• **Try it**: In the records below, change every occurrence of "Diff Details" to "Diff Breakdown" and reproduce all other text unchanged.

• **Provided data**:
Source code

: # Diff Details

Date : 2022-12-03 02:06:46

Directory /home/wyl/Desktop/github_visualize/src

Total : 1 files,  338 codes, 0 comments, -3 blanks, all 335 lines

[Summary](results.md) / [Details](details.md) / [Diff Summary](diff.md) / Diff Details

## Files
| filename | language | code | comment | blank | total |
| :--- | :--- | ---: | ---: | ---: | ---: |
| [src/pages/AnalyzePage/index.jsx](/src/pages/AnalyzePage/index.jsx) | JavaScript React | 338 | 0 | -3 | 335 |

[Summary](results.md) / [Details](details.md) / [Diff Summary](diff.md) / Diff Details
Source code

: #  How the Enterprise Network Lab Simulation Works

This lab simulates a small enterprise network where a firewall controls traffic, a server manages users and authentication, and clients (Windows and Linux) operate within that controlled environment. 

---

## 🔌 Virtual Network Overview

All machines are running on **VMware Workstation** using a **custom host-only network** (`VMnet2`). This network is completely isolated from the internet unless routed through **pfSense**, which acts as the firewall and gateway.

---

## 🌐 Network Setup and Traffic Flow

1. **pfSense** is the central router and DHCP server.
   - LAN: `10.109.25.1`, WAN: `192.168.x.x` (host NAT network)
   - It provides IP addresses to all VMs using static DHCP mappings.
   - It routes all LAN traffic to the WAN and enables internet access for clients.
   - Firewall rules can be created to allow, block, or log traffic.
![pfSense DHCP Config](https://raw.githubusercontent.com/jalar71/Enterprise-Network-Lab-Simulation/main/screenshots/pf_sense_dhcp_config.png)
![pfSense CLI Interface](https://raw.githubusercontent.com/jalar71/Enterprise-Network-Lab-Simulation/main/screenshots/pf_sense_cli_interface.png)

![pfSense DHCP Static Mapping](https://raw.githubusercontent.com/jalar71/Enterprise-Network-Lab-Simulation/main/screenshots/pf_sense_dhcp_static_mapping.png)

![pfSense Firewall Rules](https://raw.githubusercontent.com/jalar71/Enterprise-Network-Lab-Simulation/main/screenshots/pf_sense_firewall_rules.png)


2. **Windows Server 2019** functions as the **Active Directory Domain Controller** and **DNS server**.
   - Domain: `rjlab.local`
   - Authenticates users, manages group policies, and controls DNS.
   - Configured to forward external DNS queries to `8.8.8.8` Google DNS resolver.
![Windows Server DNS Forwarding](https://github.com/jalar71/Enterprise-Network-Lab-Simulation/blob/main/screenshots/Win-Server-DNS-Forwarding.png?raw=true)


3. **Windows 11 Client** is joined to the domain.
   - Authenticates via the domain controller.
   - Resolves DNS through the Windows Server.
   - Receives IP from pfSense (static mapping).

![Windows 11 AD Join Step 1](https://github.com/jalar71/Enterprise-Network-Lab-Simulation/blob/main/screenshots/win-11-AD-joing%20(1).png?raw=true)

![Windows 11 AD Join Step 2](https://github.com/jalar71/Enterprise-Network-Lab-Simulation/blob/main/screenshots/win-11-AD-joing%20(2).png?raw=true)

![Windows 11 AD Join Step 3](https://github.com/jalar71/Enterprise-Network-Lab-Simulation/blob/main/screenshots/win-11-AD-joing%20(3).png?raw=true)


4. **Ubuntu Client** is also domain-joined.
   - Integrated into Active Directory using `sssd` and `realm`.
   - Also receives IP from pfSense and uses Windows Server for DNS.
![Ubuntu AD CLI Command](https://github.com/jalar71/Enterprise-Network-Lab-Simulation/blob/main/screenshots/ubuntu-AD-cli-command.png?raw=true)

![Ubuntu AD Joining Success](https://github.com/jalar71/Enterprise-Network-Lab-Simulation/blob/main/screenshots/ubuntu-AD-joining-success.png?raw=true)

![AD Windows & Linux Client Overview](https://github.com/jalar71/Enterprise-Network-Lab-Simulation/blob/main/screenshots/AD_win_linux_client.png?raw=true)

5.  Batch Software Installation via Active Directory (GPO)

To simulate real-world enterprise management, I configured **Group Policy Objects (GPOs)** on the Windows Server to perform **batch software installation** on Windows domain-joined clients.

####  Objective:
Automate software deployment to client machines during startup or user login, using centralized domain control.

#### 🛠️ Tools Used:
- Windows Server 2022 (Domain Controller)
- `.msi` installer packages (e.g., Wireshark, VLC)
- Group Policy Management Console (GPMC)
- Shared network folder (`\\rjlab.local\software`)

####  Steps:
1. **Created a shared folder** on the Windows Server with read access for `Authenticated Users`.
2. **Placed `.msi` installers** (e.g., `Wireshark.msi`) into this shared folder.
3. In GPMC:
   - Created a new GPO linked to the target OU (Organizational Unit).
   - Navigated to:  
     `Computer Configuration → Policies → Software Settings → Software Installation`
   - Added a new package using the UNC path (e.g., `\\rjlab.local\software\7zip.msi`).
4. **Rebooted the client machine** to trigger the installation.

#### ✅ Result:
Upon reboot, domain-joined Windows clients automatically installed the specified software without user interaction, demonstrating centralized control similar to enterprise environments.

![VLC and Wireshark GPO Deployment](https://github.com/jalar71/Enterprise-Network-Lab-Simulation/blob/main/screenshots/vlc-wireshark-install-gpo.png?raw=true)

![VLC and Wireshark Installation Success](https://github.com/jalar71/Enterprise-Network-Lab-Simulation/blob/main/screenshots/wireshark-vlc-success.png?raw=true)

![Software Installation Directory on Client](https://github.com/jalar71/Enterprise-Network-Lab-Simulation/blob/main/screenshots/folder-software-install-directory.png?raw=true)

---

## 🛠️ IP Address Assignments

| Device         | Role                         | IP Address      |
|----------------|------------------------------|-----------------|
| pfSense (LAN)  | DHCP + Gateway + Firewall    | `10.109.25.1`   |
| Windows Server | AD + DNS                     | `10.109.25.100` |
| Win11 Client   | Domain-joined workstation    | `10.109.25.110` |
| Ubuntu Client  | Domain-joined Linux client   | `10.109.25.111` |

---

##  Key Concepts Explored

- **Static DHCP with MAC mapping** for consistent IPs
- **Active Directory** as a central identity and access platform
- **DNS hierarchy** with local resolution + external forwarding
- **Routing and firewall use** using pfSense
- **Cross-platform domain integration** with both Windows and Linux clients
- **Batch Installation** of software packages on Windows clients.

• **Response to the task**:
Source code

: # Diff Breakdown

Date : 2022-12-03 02:06:46

Directory /home/wyl/Desktop/github_visualize/src

Total : 1 files,  338 codes, 0 comments, -3 blanks, all 335 lines

[Summary](results.md) / [Details](details.md) / [Diff Summary](diff.md) / Diff Breakdown

## Files
| filename | language | code | comment | blank | total |
| :--- | :--- | ---: | ---: | ---: | ---: |
| [src/pages/AnalyzePage/index.jsx](/src/pages/AnalyzePage/index.jsx) | JavaScript React | 338 | 0 | -3 | 335 |

[Summary](results.md) / [Details](details.md) / [Diff Summary](diff.md) / Diff Breakdown
Source code

: #  How the Enterprise Network Lab Simulation Works

This lab simulates a small enterprise network where a firewall controls traffic, a server manages users and authentication, and clients (Windows and Linux) operate within that controlled environment. 

---

## 🔌 Virtual Network Overview

All machines are running on **VMware Workstation** using a **custom host-only network** (`VMnet2`). This network is completely isolated from the internet unless routed through **pfSense**, which acts as the firewall and gateway.

---

## 🌐 Network Setup and Traffic Flow

1. **pfSense** is the central router and DHCP server.
   - LAN: `10.109.25.1`, WAN: `192.168.x.x` (host NAT network)
   - It provides IP addresses to all VMs using static DHCP mappings.
   - It routes all LAN traffic to the WAN and enables internet access for clients.
   - Firewall rules can be created to allow, block, or log traffic.
![pfSense DHCP Config](https://raw.githubusercontent.com/jalar71/Enterprise-Network-Lab-Simulation/main/screenshots/pf_sense_dhcp_config.png)
![pfSense CLI Interface](https://raw.githubusercontent.com/jalar71/Enterprise-Network-Lab-Simulation/main/screenshots/pf_sense_cli_interface.png)

![pfSense DHCP Static Mapping](https://raw.githubusercontent.com/jalar71/Enterprise-Network-Lab-Simulation/main/screenshots/pf_sense_dhcp_static_mapping.png)

![pfSense Firewall Rules](https://raw.githubusercontent.com/jalar71/Enterprise-Network-Lab-Simulation/main/screenshots/pf_sense_firewall_rules.png)


2. **Windows Server 2019** functions as the **Active Directory Domain Controller** and **DNS server**.
   - Domain: `rjlab.local`
   - Authenticates users, manages group policies, and controls DNS.
   - Configured to forward external DNS queries to `8.8.8.8` Google DNS resolver.
![Windows Server DNS Forwarding](https://github.com/jalar71/Enterprise-Network-Lab-Simulation/blob/main/screenshots/Win-Server-DNS-Forwarding.png?raw=true)


3. **Windows 11 Client** is joined to the domain.
   - Authenticates via the domain controller.
   - Resolves DNS through the Windows Server.
   - Receives IP from pfSense (static mapping).

![Windows 11 AD Join Step 1](https://github.com/jalar71/Enterprise-Network-Lab-Simulation/blob/main/screenshots/win-11-AD-joing%20(1).png?raw=true)

![Windows 11 AD Join Step 2](https://github.com/jalar71/Enterprise-Network-Lab-Simulation/blob/main/screenshots/win-11-AD-joing%20(2).png?raw=true)

![Windows 11 AD Join Step 3](https://github.com/jalar71/Enterprise-Network-Lab-Simulation/blob/main/screenshots/win-11-AD-joing%20(3).png?raw=true)


4. **Ubuntu Client** is also domain-joined.
   - Integrated into Active Directory using `sssd` and `realm`.
   - Also receives IP from pfSense and uses Windows Server for DNS.
![Ubuntu AD CLI Command](https://github.com/jalar71/Enterprise-Network-Lab-Simulation/blob/main/screenshots/ubuntu-AD-cli-command.png?raw=true)

![Ubuntu AD Joining Success](https://github.com/jalar71/Enterprise-Network-Lab-Simulation/blob/main/screenshots/ubuntu-AD-joining-success.png?raw=true)

![AD Windows & Linux Client Overview](https://github.com/jalar71/Enterprise-Network-Lab-Simulation/blob/main/screenshots/AD_win_linux_client.png?raw=true)

5.  Batch Software Installation via Active Directory (GPO)

To simulate real-world enterprise management, I configured **Group Policy Objects (GPOs)** on the Windows Server to perform **batch software installation** on Windows domain-joined clients.

####  Objective:
Automate software deployment to client machines during startup or user login, using centralized domain control.

#### 🛠️ Tools Used:
- Windows Server 2022 (Domain Controller)
- `.msi` installer packages (e.g., Wireshark, VLC)
- Group Policy Management Console (GPMC)
- Shared network folder (`\\rjlab.local\software`)

####  Steps:
1. **Created a shared folder** on the Windows Server with read access for `Authenticated Users`.
2. **Placed `.msi` installers** (e.g., `Wireshark.msi`) into this shared folder.
3. In GPMC:
   - Created a new GPO linked to the target OU (Organizational Unit).
   - Navigated to:  
     `Computer Configuration → Policies → Software Settings → Software Installation`
   - Added a new package using the UNC path (e.g., `\\rjlab.local\software\7zip.msi`).
4. **Rebooted the client machine** to trigger the installation.

#### ✅ Result:
Upon reboot, domain-joined Windows clients automatically installed the specified software without user interaction, demonstrating centralized control similar to enterprise environments.

![VLC and Wireshark GPO Deployment](https://github.com/jalar71/Enterprise-Network-Lab-Simulation/blob/main/screenshots/vlc-wireshark-install-gpo.png?raw=true)

![VLC and Wireshark Installation Success](https://github.com/jalar71/Enterprise-Network-Lab-Simulation/blob/main/screenshots/wireshark-vlc-success.png?raw=true)

![Software Installation Directory on Client](https://github.com/jalar71/Enterprise-Network-Lab-Simulation/blob/main/screenshots/folder-software-install-directory.png?raw=true)

---

## 🛠️ IP Address Assignments

| Device         | Role                         | IP Address      |
|----------------|------------------------------|-----------------|
| pfSense (LAN)  | DHCP + Gateway + Firewall    | `10.109.25.1`   |
| Windows Server | AD + DNS                     | `10.109.25.100` |
| Win11 Client   | Domain-joined workstation    | `10.109.25.110` |
| Ubuntu Client  | Domain-joined Linux client   | `10.109.25.111` |

---

##  Key Concepts Explored

- **Static DHCP with MAC mapping** for consistent IPs
- **Active Directory** as a central identity and access platform
- **DNS hierarchy** with local resolution + external forwarding
- **Routing and firewall use** using pfSense
- **Cross-platform domain integration** with both Windows and Linux clients
- **Batch Installation** of software packages on Windows clients.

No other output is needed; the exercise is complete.